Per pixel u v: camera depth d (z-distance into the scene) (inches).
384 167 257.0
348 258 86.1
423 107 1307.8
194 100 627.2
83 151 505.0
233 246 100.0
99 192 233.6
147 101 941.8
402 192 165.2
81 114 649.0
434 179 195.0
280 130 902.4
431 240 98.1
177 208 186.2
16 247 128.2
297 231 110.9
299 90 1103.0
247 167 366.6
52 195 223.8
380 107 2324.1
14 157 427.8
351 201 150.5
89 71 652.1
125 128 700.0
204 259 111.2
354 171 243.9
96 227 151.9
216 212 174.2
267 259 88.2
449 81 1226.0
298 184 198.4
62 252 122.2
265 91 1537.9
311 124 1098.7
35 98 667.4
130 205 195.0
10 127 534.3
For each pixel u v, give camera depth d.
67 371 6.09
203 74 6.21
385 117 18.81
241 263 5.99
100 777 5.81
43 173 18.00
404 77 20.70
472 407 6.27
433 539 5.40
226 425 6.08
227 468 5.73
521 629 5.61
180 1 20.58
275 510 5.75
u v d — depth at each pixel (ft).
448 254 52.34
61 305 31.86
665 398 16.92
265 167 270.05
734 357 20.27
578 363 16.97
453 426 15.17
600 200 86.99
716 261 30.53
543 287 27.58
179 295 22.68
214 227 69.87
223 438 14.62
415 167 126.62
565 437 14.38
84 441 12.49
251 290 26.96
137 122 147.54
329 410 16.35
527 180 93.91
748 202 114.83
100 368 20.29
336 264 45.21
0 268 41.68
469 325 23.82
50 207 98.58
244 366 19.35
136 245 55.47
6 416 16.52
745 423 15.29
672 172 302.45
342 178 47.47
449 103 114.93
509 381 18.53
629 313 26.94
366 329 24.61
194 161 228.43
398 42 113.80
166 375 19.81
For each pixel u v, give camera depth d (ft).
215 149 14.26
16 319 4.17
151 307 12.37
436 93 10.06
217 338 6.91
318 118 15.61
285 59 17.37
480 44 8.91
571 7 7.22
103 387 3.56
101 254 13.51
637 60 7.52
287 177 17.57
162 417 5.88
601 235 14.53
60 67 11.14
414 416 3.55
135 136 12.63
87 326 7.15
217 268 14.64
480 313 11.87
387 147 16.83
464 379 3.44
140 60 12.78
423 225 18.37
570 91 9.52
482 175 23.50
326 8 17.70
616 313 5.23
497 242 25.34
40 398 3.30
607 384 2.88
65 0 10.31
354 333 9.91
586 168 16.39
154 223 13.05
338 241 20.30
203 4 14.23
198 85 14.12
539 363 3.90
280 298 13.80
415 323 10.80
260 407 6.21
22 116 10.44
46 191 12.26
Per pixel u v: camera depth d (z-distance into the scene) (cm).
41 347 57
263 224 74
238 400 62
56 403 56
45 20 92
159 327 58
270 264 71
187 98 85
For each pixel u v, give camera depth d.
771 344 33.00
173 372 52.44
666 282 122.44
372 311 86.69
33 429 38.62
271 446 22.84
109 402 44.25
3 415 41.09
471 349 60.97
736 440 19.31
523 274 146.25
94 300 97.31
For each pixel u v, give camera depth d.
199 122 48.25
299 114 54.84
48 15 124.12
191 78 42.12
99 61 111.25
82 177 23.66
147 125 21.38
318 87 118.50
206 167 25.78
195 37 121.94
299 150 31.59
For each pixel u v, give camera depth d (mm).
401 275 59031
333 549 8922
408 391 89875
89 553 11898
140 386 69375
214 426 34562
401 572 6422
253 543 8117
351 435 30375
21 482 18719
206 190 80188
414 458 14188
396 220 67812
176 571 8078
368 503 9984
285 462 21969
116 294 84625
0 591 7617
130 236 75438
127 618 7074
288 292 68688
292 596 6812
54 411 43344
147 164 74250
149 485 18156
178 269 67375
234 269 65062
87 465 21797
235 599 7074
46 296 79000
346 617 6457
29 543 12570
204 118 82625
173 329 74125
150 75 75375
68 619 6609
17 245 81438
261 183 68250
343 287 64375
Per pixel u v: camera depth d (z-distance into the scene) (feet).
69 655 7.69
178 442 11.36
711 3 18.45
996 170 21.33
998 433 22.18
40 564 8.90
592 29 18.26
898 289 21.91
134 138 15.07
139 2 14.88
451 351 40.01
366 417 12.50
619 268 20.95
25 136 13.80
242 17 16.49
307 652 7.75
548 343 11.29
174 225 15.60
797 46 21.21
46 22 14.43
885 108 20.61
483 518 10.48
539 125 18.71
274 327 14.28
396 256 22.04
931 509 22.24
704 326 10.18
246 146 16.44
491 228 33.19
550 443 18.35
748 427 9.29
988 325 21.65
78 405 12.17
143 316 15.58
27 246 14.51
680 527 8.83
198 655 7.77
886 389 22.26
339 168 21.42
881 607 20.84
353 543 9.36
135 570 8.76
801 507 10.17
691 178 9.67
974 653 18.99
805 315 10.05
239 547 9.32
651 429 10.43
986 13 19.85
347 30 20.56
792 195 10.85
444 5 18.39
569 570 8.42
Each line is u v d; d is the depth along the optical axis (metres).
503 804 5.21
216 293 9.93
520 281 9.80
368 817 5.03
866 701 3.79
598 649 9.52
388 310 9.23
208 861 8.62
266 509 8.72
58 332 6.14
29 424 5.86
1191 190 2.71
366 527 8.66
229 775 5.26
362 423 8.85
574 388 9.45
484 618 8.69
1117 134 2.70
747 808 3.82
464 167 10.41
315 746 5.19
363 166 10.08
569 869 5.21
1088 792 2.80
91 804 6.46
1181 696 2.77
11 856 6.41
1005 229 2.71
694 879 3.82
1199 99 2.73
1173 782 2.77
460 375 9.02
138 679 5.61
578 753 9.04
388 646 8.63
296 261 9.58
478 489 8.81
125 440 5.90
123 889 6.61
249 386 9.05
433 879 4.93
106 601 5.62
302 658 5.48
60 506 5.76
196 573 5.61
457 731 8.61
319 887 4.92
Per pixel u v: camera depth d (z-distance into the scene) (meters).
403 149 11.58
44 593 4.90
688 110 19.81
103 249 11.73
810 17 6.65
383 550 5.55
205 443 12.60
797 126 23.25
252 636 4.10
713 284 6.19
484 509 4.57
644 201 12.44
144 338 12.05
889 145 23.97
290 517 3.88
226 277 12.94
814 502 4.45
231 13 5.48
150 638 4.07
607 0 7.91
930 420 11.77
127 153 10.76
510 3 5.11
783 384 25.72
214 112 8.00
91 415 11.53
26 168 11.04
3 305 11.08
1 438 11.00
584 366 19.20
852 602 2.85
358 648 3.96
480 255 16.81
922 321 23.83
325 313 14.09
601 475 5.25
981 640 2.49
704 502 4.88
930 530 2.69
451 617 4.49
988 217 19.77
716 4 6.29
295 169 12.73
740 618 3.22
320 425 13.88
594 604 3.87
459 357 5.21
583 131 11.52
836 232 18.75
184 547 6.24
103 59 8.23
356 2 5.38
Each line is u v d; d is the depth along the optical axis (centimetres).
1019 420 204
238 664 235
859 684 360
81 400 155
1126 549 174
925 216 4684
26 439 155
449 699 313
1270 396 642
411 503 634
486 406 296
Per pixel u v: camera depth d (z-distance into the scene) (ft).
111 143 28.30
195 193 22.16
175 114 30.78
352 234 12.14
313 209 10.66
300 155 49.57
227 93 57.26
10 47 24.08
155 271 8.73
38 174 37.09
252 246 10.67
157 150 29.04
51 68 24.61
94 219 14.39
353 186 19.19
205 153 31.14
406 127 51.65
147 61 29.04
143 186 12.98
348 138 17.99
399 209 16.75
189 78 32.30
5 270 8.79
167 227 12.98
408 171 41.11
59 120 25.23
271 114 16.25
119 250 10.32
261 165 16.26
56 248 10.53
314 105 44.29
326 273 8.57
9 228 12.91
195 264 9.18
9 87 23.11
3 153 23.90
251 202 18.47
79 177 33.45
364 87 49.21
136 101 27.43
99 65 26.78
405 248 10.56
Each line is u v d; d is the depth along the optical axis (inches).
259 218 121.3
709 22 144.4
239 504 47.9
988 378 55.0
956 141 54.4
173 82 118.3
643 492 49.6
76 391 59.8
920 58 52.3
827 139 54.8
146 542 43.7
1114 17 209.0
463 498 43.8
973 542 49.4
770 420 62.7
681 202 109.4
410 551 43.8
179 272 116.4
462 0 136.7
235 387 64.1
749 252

What you have to do: Give back, word for word, only the lines from the one containing "836 232 18.75" through the closing line of the entries.

Task answer:
836 232 18.75
184 547 6.24
103 59 8.23
356 2 5.38
Each line is u v d; d is the depth along the optical axis (centimetres).
1019 420 204
238 664 235
859 684 360
81 400 155
1126 549 174
925 216 4684
26 439 155
449 699 313
1270 396 642
411 503 634
486 406 296
Per pixel u v: camera depth d (z-distance into the scene) (ft).
111 143 28.30
195 193 22.16
175 114 30.78
352 234 12.14
313 209 10.66
300 155 49.57
227 93 57.26
10 47 24.08
155 271 8.73
38 174 37.09
252 246 10.67
157 150 29.04
51 68 24.61
94 219 14.39
353 186 19.19
205 153 31.14
406 127 51.65
147 61 29.04
143 186 12.98
348 138 17.99
399 209 16.75
189 78 32.30
5 270 8.79
167 227 12.98
408 171 41.11
59 120 25.23
271 114 16.25
119 250 10.32
261 165 16.26
56 248 10.53
314 105 44.29
326 273 8.57
9 228 12.91
195 264 9.18
9 87 23.11
3 153 23.90
251 202 18.47
79 177 33.45
364 87 49.21
136 101 27.43
99 65 26.78
405 248 10.56
Each line is u v d; d is the depth along the optical axis (inches).
259 218 121.3
709 22 144.4
239 504 47.9
988 378 55.0
956 141 54.4
173 82 118.3
643 492 49.6
76 391 59.8
920 58 52.3
827 139 54.8
146 542 43.7
1114 17 209.0
463 498 43.8
973 542 49.4
770 420 62.7
681 202 109.4
410 551 43.8
179 272 116.4
462 0 136.7
235 387 64.1
749 252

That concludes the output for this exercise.